Task objective: Only the lines holding "equity" are wanted here; copy each from the listing.

*** Opening of Data for this exercise ***

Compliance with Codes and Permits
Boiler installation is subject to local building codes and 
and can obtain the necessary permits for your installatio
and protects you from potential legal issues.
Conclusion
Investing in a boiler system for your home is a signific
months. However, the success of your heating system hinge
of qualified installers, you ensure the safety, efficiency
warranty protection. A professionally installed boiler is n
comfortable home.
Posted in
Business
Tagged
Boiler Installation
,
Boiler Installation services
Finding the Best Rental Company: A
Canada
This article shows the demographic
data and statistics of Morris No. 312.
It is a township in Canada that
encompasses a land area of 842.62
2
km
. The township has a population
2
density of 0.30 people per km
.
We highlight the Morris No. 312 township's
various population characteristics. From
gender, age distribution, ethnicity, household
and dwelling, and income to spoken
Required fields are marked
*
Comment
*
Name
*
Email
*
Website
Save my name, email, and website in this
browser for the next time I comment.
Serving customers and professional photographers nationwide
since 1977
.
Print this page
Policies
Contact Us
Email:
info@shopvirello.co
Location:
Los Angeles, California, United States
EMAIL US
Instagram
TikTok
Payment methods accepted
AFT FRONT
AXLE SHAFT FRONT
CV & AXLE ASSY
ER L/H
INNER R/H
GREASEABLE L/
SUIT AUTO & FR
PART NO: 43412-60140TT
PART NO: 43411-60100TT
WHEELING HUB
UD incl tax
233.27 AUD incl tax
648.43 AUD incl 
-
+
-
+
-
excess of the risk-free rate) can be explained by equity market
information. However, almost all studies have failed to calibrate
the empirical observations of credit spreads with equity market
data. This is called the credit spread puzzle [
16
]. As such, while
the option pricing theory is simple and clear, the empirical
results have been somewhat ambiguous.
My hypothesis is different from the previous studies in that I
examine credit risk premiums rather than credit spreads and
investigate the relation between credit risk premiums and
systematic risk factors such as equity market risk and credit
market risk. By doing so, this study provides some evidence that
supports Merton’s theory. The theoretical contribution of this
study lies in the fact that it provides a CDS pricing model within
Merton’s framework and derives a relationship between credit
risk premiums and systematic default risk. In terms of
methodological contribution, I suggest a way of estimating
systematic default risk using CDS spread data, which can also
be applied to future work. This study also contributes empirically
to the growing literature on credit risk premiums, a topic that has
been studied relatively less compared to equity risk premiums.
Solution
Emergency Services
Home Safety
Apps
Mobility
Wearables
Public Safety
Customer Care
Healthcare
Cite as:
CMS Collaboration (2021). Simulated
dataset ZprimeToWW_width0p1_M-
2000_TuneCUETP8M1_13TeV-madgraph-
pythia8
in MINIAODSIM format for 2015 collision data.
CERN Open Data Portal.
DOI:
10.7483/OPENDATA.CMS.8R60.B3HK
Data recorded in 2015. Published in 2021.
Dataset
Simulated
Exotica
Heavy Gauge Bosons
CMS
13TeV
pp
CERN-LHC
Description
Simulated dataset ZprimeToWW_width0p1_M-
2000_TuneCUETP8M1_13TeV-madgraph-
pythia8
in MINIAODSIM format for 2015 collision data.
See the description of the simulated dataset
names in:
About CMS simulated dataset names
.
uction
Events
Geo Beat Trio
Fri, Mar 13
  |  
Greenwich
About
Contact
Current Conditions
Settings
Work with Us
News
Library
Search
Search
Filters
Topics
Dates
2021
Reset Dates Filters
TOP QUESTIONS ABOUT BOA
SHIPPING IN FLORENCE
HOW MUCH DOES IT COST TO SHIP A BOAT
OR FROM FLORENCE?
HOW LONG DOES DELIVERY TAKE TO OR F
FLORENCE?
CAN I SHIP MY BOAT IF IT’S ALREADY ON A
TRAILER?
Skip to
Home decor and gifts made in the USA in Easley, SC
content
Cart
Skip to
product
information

*** Close of Data for this exercise ***

Solved exercise:
excess of the risk-free rate) can be explained by equity market
the empirical observations of credit spreads with equity market
systematic risk factors such as equity market risk and credit
been studied relatively less compared to equity risk premiums.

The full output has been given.